Despite this flaw ― and it’s a devastating flaw ― “Mystic River” is a disquieting movie, aspects of which may linger unbidden in your thoughts for days afterward. There are painful and disturbing things here, questions that don’t have comforting answers.
Set in a working-class Boston neighborhood, the film opens in the 1970s with three boys playing street hockey, who, after losing yet another ball to the sewer, look around for the next thing with which to fend off the boredom. It’s a square of still-wet sidewalk concrete, into which they start writing their names. A car pulls up, and the driver ― flashing a badge ― demands to know what they think they’re doing. He hectors one of the boys into the car; by the time it’s pulled away, our uneasy suspicion that the driver isn’t a cop has solidified into certainty.

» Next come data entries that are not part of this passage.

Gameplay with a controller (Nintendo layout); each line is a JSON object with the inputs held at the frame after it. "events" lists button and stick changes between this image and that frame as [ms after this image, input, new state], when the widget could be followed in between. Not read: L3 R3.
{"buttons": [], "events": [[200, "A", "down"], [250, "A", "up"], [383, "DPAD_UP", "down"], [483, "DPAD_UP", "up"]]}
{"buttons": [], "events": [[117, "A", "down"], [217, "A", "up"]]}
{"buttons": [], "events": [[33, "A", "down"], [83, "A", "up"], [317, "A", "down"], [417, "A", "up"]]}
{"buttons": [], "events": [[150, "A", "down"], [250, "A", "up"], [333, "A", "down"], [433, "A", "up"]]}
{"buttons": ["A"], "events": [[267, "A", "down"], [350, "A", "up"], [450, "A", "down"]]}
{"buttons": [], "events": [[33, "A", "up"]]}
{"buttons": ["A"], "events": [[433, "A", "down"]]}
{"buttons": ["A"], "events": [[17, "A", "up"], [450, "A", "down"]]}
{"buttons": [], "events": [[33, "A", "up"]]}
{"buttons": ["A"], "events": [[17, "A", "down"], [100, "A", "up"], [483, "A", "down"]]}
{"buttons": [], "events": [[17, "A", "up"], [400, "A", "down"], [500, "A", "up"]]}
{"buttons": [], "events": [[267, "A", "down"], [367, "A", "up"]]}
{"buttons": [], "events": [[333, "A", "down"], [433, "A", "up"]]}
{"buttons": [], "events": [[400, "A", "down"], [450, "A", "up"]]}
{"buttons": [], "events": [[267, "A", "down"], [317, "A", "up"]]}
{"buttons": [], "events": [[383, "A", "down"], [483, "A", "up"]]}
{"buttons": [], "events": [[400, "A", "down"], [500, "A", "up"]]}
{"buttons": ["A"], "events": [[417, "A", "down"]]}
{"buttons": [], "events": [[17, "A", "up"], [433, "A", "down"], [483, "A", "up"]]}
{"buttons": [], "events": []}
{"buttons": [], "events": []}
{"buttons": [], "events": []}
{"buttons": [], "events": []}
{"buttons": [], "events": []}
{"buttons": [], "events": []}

This is only the introduction to the story, but it hangs over everything else that happens. The bulk of “Mystic River” takes place in the present, when the three boys have grown up to be an ex-con (Sean Penn), a detective (Kevin Bacon) and a haunted, shambling guy who seems never to have recovered from what his abductors did to him (Tim Robbins). They come back into each other’s lives when Penn’s daughter turns up murdered, the investigation falls to Bacon, and Robbins begins to look like a suspect.
All three of these performances are rich and subtle. It goes mostly unspoken, but it’s clear that the crime against Robbins didn’t affect only him; this is somehow evident in the way that these three have stayed distant over the years, yet have a connection that Penn and Bacon seem reluctant to think about. What if one of the other boys had gotten into that car? Worse to contemplate, was there something about the young Robbins ― some weakness ― that the predator saw?
It’s a particular shame that the explanation of the murder makes you stop believing in what you’re seeing, because until then, everything about the movie ― the admirable performances, the dead-on evocation of a perhaps-too-tightly-knit blue-collar Catholic neighborhood ― earns your belief. Had it not been for that, this might have been the crowning achievement in Eastwood’s career that many critics are saying it is.